> [Document]

- - - - - - -

Takudzwa’s conservation journey started in Hwange National Park. Her father worked there, which she says birthed an innate desire to protect wildlife and the environment.
Today, Takudzwa’s experience includes co-authoring a Handbook for Prosecuting Wildlife Crimes and developing the first virtual training on wildlife crime and the law for authorities in Zimbabwe. She has drafted and amended key legislative and policy documents on wildlife at the national, regional, and international levels. Her commitment to conservation and love for Africa led to her appointment as the youngest and only female Board Member of the Nyanga Rhodes Estate in 2021. Here, she takes an advisory role towards the conservation and the development of the prestigious Nyanga National Park and surrounding areas. She was also named a 2022 Women for the Environment fellow.
The Tikki Hywood Foundation is a non-profit, wildlife orientated organisation that has been operating since 1994. It strives to bring recognition, awareness and sustainable conservation action to lesser-known endangered species, such as the highly endangered Pangolin.
An African Insider’s City Guide to Harare
Harare is a laid-back metropolis nicknamed The Sunshine City. Taku shares her favourite museums, bars and markets to visit before setting off to explore the rest of Zimbabwe.

- - - - - - -

> [Given records]
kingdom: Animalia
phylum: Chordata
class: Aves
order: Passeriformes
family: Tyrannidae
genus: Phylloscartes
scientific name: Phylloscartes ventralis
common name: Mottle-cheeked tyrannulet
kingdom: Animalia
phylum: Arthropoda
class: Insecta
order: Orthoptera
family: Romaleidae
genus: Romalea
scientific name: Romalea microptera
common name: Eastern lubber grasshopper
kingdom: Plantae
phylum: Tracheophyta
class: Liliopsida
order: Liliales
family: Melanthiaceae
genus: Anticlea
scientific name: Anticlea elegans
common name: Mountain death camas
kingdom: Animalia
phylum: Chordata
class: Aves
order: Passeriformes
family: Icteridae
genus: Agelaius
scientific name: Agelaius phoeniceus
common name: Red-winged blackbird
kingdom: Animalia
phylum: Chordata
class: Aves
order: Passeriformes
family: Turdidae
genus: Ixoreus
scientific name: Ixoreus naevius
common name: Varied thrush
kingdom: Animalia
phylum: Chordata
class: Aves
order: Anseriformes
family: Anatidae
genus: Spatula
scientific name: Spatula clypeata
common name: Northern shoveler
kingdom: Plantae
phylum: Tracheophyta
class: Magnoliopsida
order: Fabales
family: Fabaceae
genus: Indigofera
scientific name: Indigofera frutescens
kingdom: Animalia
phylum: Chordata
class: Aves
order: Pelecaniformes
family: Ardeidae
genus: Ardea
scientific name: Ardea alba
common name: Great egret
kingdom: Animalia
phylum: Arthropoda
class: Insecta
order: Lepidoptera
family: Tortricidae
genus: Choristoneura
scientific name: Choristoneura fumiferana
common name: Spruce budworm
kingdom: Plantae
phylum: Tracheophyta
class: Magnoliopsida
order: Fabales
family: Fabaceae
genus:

- - - - - - -

> [Exercise objective]
In the conservation profile, what year was Takudzwa appointed to the Board of the Nyanga Rhodes Estate? The data plays no part here.

> [Exercise solution]
2021